Maybe what Hunt remembers is the immediate aftermath of this budget. I can still remember the cheers and gleeful smiles of the City dealers listening to it live and being told they were suddenly tens of thousands of pounds better off. Yuppies abounded – even Del Boy became one. City dealers dashed to the Porsche salesrooms.

But then Del Boy fell through the bar and the economy went with him. The house price boom became a bust, with negative equity for millions. Inflation surged. The trade deficit widened.Unemployment, already high, spared. The economy crashed.

Lawson tried to dampen down rampant inflation by shadowing the Deutschmark and then joining the EU’s Exchange Rate Mechanism. This would cost him his job, then Thatcher hers and then Norman Lamont his when the pound was kicked out of the ERM.  We ended up with 15% interest rates. It destroyed the idea of Tory economic competence for 20 years.

This is the world that Hunt wants to return to. 

Of course, it is not just tax cuts (or Nigella, or late-life climate crisis denial) that Nigel Lawson is famous for. In an article for the Mail on Sunday a few weeks ago, Hunt wrote: “Just as Nigel Lawson positioned the City of London for the finance boom in the 1980s, this period of Conservative government has seen the UK positioned for the massive technological boom we’re set to see in the coming years.”

This is an extraordinary claim. If this government has done anything to “position” the British economy as a tech world leader it has passed me and British industry by too. No Big Bang of Britain’s tech industries is expected, which is probably just as well because before Lawson died last year, even he was admitting that his Big Bang, the deregulation of the City and the country’s financial services industries that he oversaw in 1986, was a direct if unintended cause of the 2008 credit crunch. 

Britain has some impressive tech companies but the idea that we are a world leader in new tech and that a small cut in headline tax rates is going to lead to a revolution in British industry is fanciful.

America, China, Japan, Taiwan and even parts of the EU are at the cutting edge of new technologies. They are pouring hundreds of billions into research and development, new factories, new industries, new infrastructure, and new investment. Battery factories, microchip labs and solar panel plants are springing up everywhere.

Meanwhile Britain does not have a proper industrial strategy, is behind in the battery boom and is seeing its tech companies floating in New York, not here. We will innovate and we will adapt, but we will not be major players.

Neither are we going to get Lawson-style tax cuts, not least because we are paying more in tax than since the second world war with more rises to come. When the chancellor lowers income tax or VAT, he will be bribing people with their own money. He also hints that lower corporation tax is the way to encourage growth, this from a government that has just increased it from 19% to 25%. 

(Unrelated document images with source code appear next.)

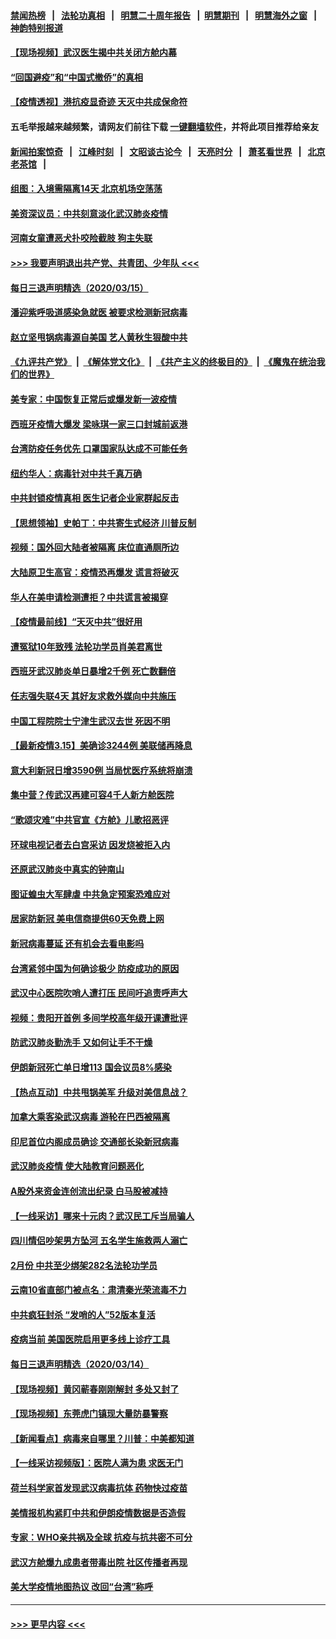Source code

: #### [禁闻热榜](热点新闻.md?=0)  &nbsp;&nbsp;|&nbsp;&nbsp; [法轮功真相](https://github.com/gfw-breaker/truth/blob/master/README.md?=0) &nbsp;&nbsp;|&nbsp;&nbsp; [明慧二十周年报告](https://github.com/gfw-breaker/mh-reports/blob/master/README.md?=0) &nbsp;&nbsp;|&nbsp;&nbsp;[明慧期刊](https://github.com/gfw-breaker/mh-qikan) &nbsp;&nbsp;|&nbsp;&nbsp; [明慧海外之窗](https://github.com/gfw-breaker/mh-news/blob/master/README.md?=0) &nbsp;&nbsp;|&nbsp;&nbsp; [神韵特别报道](https://github.com/gfw-breaker/mh-news/blob/master/shenyun.md?=0)
#### [【现场视频】武汉医生揭中共关闭方舱内幕](../pages/nsc413/n11943071.md?t=03160831) 
#### [“回国避疫”和“中国式撤侨”的真相](../pages/nsc413/n11943372.md?t=03160831) 
#### [【疫情透视】港抗疫显奇迹 天灭中共成保命符](../pages/nsc413/n11942593.md?t=03160831) 
#### 五毛举报越来越频繁，请网友们前往下载 [一键翻墙软件](https://github.com/gfw-breaker/ssr-accounts)，并将此项目推荐给亲友
#### [新闻拍案惊奇](https://github.com/gfw-breaker/banned-news/blob/master/pages/link4.md) &nbsp;&nbsp;|&nbsp;&nbsp; [江峰时刻](https://github.com/gfw-breaker/banned-news/blob/master/pages/link4.md) &nbsp;&nbsp;|&nbsp;&nbsp; [文昭谈古论今](https://github.com/gfw-breaker/banned-news/blob/master/pages/link4.md) &nbsp;&nbsp;|&nbsp;&nbsp; [天亮时分](https://github.com/gfw-breaker/banned-news/blob/master/pages/link4.md) &nbsp;&nbsp;|&nbsp;&nbsp; [萧茗看世界](https://github.com/gfw-breaker/banned-news/blob/master/pages/link4.md) &nbsp;&nbsp;|&nbsp;&nbsp; [北京老茶馆](https://github.com/gfw-breaker/banned-news/blob/master/pages/link4.md) &nbsp;&nbsp;|&nbsp;&nbsp; 
#### [组图：入境需隔离14天 北京机场空荡荡](../pages/nsc413/n11943368.md?t=03160831) 
#### [美资深议员：中共刻意淡化武汉肺炎疫情](../pages/nsc413/n11943061.md?t=03160831) 
#### [河南女童遭恶犬扑咬险截肢 狗主失联](../pages/nsc413/n11943475.md?t=03160831) 
#### [>>> 我要声明退出共产党、共青团、少年队 <<<](https://github.com/begood0513/goodnews/blob/master/quit/letter.md) 
#### [每日三退声明精选（2020/03/15）](../pages/nsc413/n11943357.md?t=03160831) 
#### [潘迎紫呼吸道感染急就医 被要求检测新冠病毒](../pages/nsc413/n11942781.md?t=03160831) 
#### [赵立坚甩锅病毒源自美国 艺人黄秋生狠酸中共](../pages/nsc413/n11942589.md?t=03160831) 
#### [《九评共产党》](https://github.com/begood0513/9ping.md/blob/master/README.md) &nbsp;|&nbsp; [《解体党文化》](../../../../jtdwh.md/blob/master/README.md)  &nbsp;|&nbsp; [《共产主义的终极目的》](../../../../gczydzjmd.md/blob/master/README.md) &nbsp;|&nbsp; [《魔鬼在统治我们的世界》](../../../../mgztzwmdsj.md/blob/master/README.md) 
#### [美专家：中国恢复正常后或爆发新一波疫情](../pages/nsc413/n11943151.md?t=03160831) 
#### [西班牙疫情大爆发 梁咏琪一家三口封城前返港](../pages/nsc413/n11942415.md?t=03160831) 
#### [台湾防疫任务优先 口罩国家队达成不可能任务](../pages/nsc413/n11943137.md?t=03160831) 
#### [纽约华人：病毒针对中共千真万确](../pages/nsc413/n11942905.md?t=03160831) 
#### [中共封锁疫情真相 医生记者企业家群起反击](../pages/nsc413/n11942926.md?t=03160831) 
#### [【思想领袖】史帕丁：中共寄生式经济 川普反制](../pages/nsc413/n11805341.md?t=03160831) 
#### [视频：国外回大陆者被隔离 床位直通厕所边](../pages/nsc413/n11942168.md?t=03160831) 
#### [大陆原卫生高官：疫情恐再爆发 谎言将破灭](../pages/nsc413/n11942229.md?t=03160831) 
#### [华人在美申请检测遭拒？中共谎言被揭穿](../pages/nsc413/n11942723.md?t=03160831) 
#### [【疫情最前线】“天灭中共”很好用](../pages/nsc413/n11942716.md?t=03160831) 
#### [遭冤狱10年致残 法轮功学员肖美君离世](../pages/nsc413/n11941963.md?t=03160831) 
#### [西班牙武汉肺炎单日暴增2千例 死亡数翻倍](../pages/nsc413/n11942800.md?t=03160831) 
#### [任志强失联4天 其好友求救外媒向中共施压](../pages/nsc413/n11942675.md?t=03160831) 
#### [中国工程院院士宁津生武汉去世 死因不明](../pages/nsc413/n11942719.md?t=03160831) 
#### [【最新疫情3.15】美确诊3244例 美联储再降息](../pages/nsc413/n11940988.md?t=03160831) 
#### [意大利新冠日增3590例 当局忧医疗系统将崩溃](../pages/nsc413/n11942691.md?t=03160831) 
#### [集中营？传武汉再建可容4千人新方舱医院](../pages/nsc413/n11942656.md?t=03160831) 
#### [“歌颂灾难”中共官宣《方舱》儿歌招恶评](../pages/nsc413/n11942504.md?t=03160831) 
#### [环球电视记者去白宫采访 因发烧被拒入内](../pages/nsc413/n11942516.md?t=03160831) 
#### [还原武汉肺炎中真实的钟南山](../pages/nsc413/n11938593.md?t=03160831) 
#### [图证蝗虫大军肆虐 中共急定预案恐难应对](../pages/nsc413/n11942373.md?t=03160831) 
#### [居家防新冠 美电信商提供60天免费上网](../pages/nsc413/n11942457.md?t=03160831) 
#### [新冠病毒蔓延 还有机会去看电影吗](../pages/nsc413/n11942385.md?t=03160831) 
#### [台湾紧邻中国为何确诊极少 防疫成功的原因](../pages/nsc413/n11940819.md?t=03160831) 
#### [武汉中心医院吹哨人遭打压 民间吁追责呼声大](../pages/nsc413/n11942255.md?t=03160831) 
#### [视频：贵阳开首例 多间学校高年级开课遭批评](../pages/nsc413/n11941987.md?t=03160831) 
#### [防武汉肺炎勤洗手 又如何让手不干燥](../pages/nsc413/n11942105.md?t=03160831) 
#### [伊朗新冠死亡单日增113 国会议员8%感染](../pages/nsc413/n11942119.md?t=03160831) 
#### [【热点互动】中共甩锅美军 升级对美信息战？](../pages/nsc413/n11940633.md?t=03160831) 
#### [加拿大乘客染武汉病毒 游轮在巴西被隔离](../pages/nsc413/n11941905.md?t=03160831) 
#### [印尼首位内阁成员确诊 交通部长染新冠病毒](../pages/nsc413/n11941920.md?t=03160831) 
#### [武汉肺炎疫情 使大陆教育问题恶化](../pages/nsc413/n11941686.md?t=03160831) 
#### [A股外来资金连创流出纪录 白马股被减持](../pages/nsc413/n11941363.md?t=03160831) 
#### [【一线采访】哪来十元肉？武汉民工斥当局骗人](../pages/nsc413/n11941476.md?t=03160831) 
#### [四川情侣吵架男方坠河 五名学生施救两人溺亡](../pages/nsc413/n11941457.md?t=03160831) 
#### [2月份 中共至少绑架282名法轮功学员](../pages/nsc413/n11941295.md?t=03160831) 
#### [云南10省直部门被点名：肃清秦光荣流毒不力](../pages/nsc413/n11941391.md?t=03160831) 
#### [中共疯狂封杀 “发哨的人”52版本复活](../pages/nsc413/n11941306.md?t=03160831) 
#### [疫病当前 美国医院启用更多线上诊疗工具](../pages/nsc413/n11941300.md?t=03160831) 
#### [每日三退声明精选（2020/03/14）](../pages/nsc413/n11941290.md?t=03160831) 
#### [【现场视频】黄冈蕲春刚刚解封 多处又封了](../pages/nsc413/n11941108.md?t=03160831) 
#### [【现场视频】东莞虎门镇现大量防暴警察](../pages/nsc413/n11941017.md?t=03160831) 
#### [【新闻看点】病毒来自哪里？川普：中美都知道](../pages/nsc413/n11940769.md?t=03160831) 
#### [【一线采访视频版】：医院人满为患 求医无门](../pages/nsc413/n11940830.md?t=03160831) 
#### [荷兰科学家首发现武汉病毒抗体 药物快过疫苗](../pages/nsc413/n11940920.md?t=03160831) 
#### [美情报机构紧盯中共和伊朗疫情数据是否造假](../pages/nsc413/n11940875.md?t=03160831) 
#### [专家：WHO亲共祸及全球 抗疫与抗共密不可分](../pages/nsc413/n11935110.md?t=03160831) 
#### [武汉方舱爆九成患者带毒出院 社区传播者再现](../pages/nsc413/n11940407.md?t=03160831) 
#### [美大学疫情地图热议 改回“台湾”称呼](../pages/nsc413/n11940365.md?t=03160831) 

----
#### [ >>> 更早内容 <<< ](../indexes/nsc413-earlier.md)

It is bad enough that the government seems to have forgotten that Nigel Lawson oversaw a boom and bust economy with dire consequences. But to “forget” that it is increasing company and personal taxation and then boast that it is cutting it is beyond satire. 

Lawson was at least running a small budget surplus when he cut income tax rates. The current chancellor is borrowing tens of billions a year and the overall debt level is near 100% of UK GDP. Any cuts to taxes will be paid for with money that should be used to reduce debt or money that could be far better spent on the NHS or defence, or infrastructure, or flood defences or even developing tech industries. 

But then Hunt and Rishi Sunak’s top priority is not being sensible with the British economy. It is creating enough headline hype to swing the election, and damn the consequences.